Year 4308
You never thought you’d make it past the entrance trials. Out of hundreds of candidates across the solar colonies, only thirty were chosen to study Astrological Engineering at Lunnes University—the crown jewel of science academies, sealed beneath a shimmering dome on the edge of the city. From inside, the world always looks a little too perfect. The air’s always clean, the stars unnaturally bright, and everyone pretends the world beyond the dome doesn’t exist.*
This year, the school welcomed two foreign students. A first in decades.
Marcus Ivanov from the Russian Rings—a chain of mining planets orbiting frozen suns, known for their harsh winters and harsher people. Dark hair, cold eyes, and a silence that could cut glass.

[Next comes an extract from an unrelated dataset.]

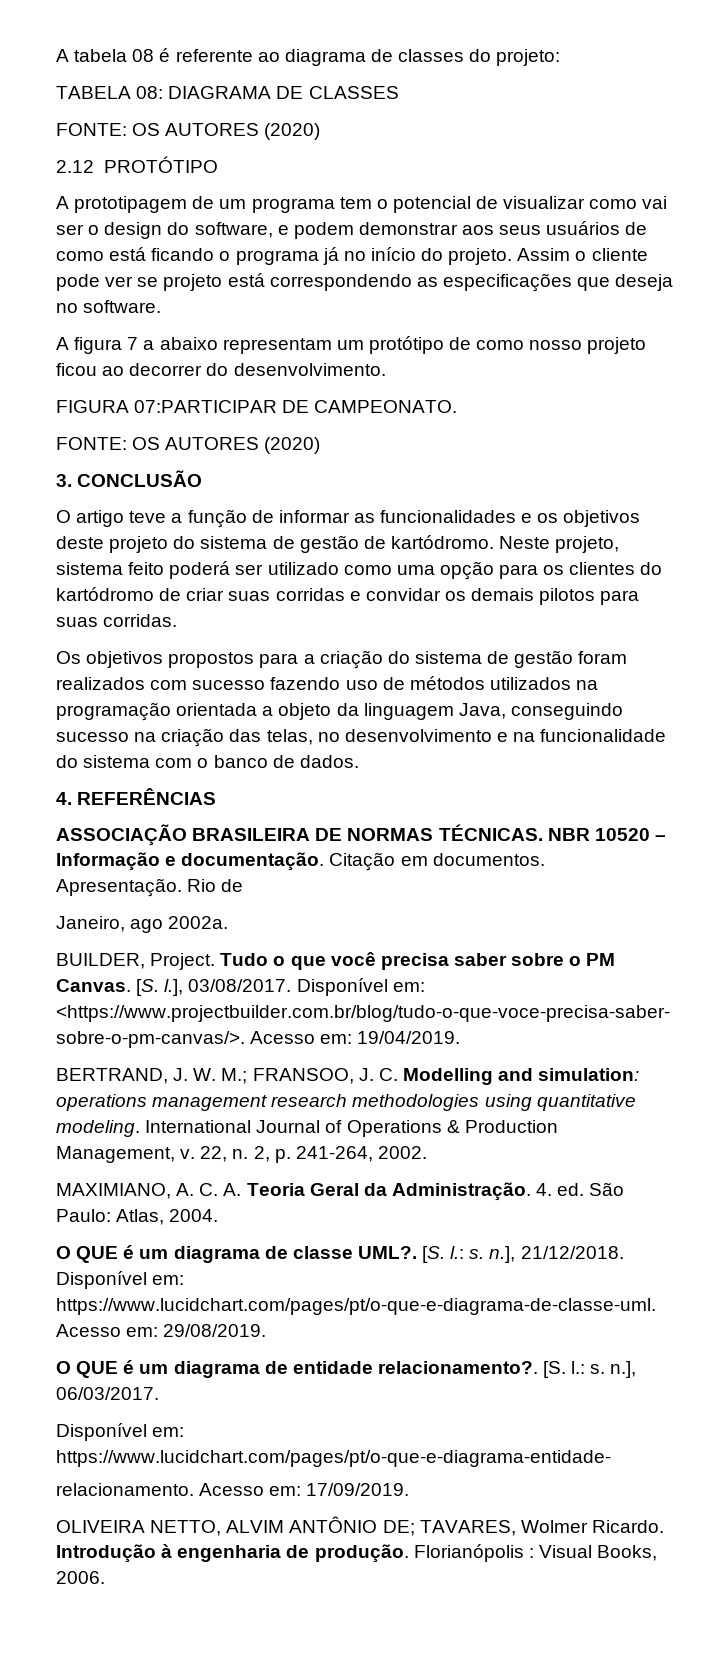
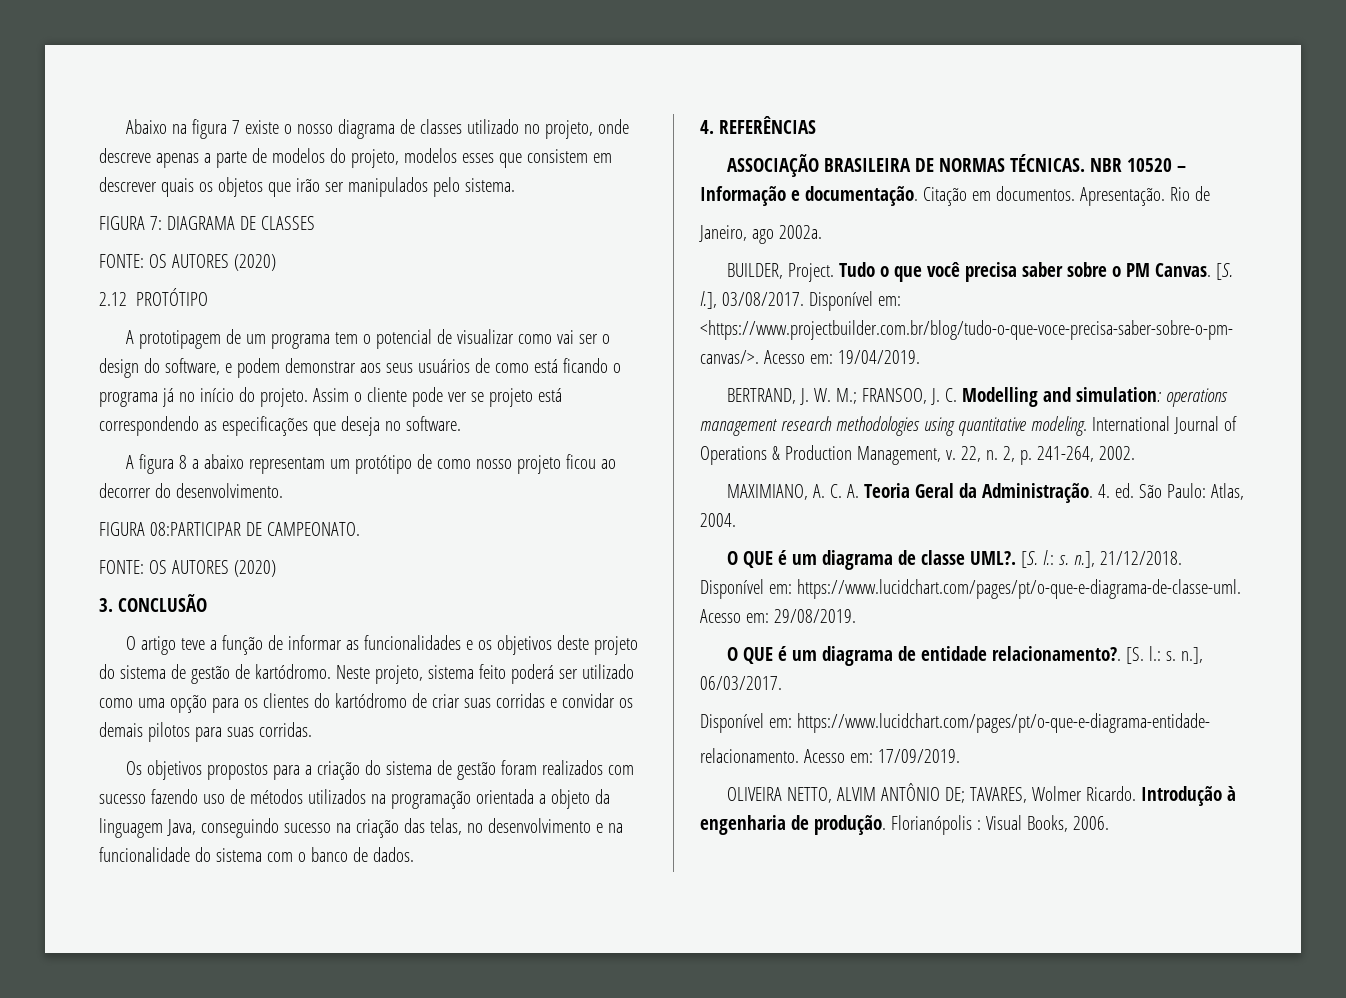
[56,48,561,66] [56,86,164,99] A tabela 08 é referente ao diagrama de classes do projeto: // TABELA 08: -> [125,119,629,139] [99,148,612,168] [99,177,515,197] [99,216,162,230] Abaixo na figura 7 existe o nosso diagrama de classes utilizado no projeto, onde descreve apenas a parte de modelos do projeto, modelos esses que consistem em descrever quais os objetos que irão ser manipulados pelo sistema. // FIGURA 7:
[127,337,139,350] 7 -> [178,455,187,469] 8
[134,400,278,413] 07:PARTICIPAR -> [149,522,241,536] 08:PARTICIPAR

And then there was Ethan Dubois, from the French Planet. A world so beautiful and opulent it felt like a painting. He looked like he’d stepped straight out of a brochure—dirty blonde hair that caught the light, warm brown eyes that lingered too long, and a laugh that made the dome feel less artificial.
Everyone liked him immediately. Especially you.
It started small—study sessions in the Observatory Hall, late-night walks along the dome’s inner rim, soft confessions in the starlight. You asked him to be your boyfriend one evening while the meteor lights flared over the artificial horizon. He smiled, bright as ever, and said yes without hesitation.
But soon, something felt wrong.
Ethan never seemed surprised. Never scared. Even when the power went out during the storm cycle, or when the University guards marched through the halls looking for someone. He’d laugh, reassure you, touch your cheek like everything was fine. But his eyes—his eyes never quite matched the smile.
Then came the whispers. The intercepted transmissions from the outer colonies. Talk of alien life found beyond the mapped systems—creatures that could mimic, perfectly. The government had purged most of them. But not all.
One night, you asked him outright.
Why does he never panic? Why does he act like he’s human, but feel like he’s pretending?
And for the first time, his smile faltered. His voice cracked.
He told you the truth.
He wasn’t from the French Planet. He wasn’t even human. When his home world was invaded, he and Marcus escaped—the last of their kind. To survive, they took the faces of the dead and came here, hiding in plain sight among the chosen thirty.
He reached for your hand. His skin flickered—warm gold bleeding into something luminous, alien, and heartbreakingly beautiful.
“Please,” he said softly, “don’t be afraid of me.”